0
votes

I would like to store data in a compressed format between various applications (some in Python, some in Java, etc.) in such a way that:

  • the producer application can choose from among several formats (e.g. gzip/zstd/zlib/brotli)
  • the consumer application has all the information it needs to uncompress the data

Once the data is uncompressed, all applications know how to deal with the resulting information.

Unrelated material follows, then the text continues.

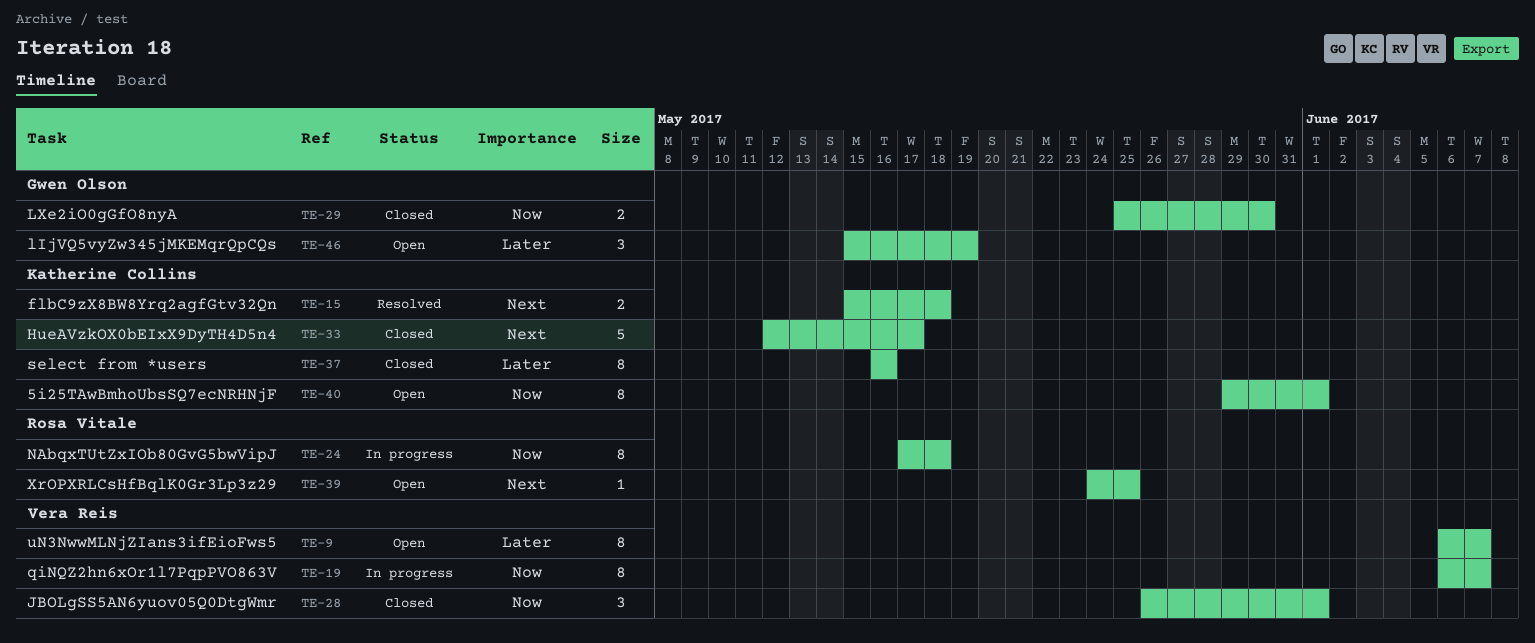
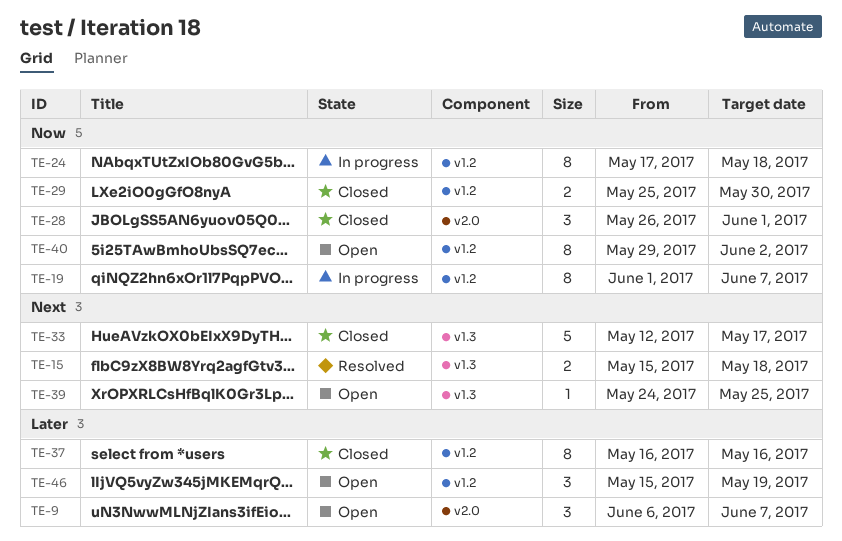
TE-9, estimate: 8 -> 3
TE-19, start: Jun 6 -> Jun 1
TE-40, due: Jun 1 -> Jun 2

Is there a common/standard container format which includes the compression algorithm type? (e.g. prepending the compressed data with a MIME type in ASCII) Or do the compressed data from most methods already contain a header and magic number that allow the compression type to be determined?

1
stackoverflow.com/questions/39008957/… seems to indicate that brotli isn't autodetectable :/ - Jason S
zstd starts with hex 28 b5 2f fd (github.com/facebook/zstd/blob/dev/doc/…) - Jason S

1 Answers

2
votes

The zip format is quite common, and specifies the compression algorithm. It has method numbers for deflate (8), which is used by gzip and zlib, and zstd (93), but not brotli yet. Also has xz (95).

As for individual wrappers, that's what zlib and gzip are, and zstd has a detectable wrapper. raw brotli, however, is difficult to detect. I am not aware of consistent use of a brotli wrapper. See this lovely answer for why. There was a proposal for a brotli wrapper (also lovely), but I don't think it is in use.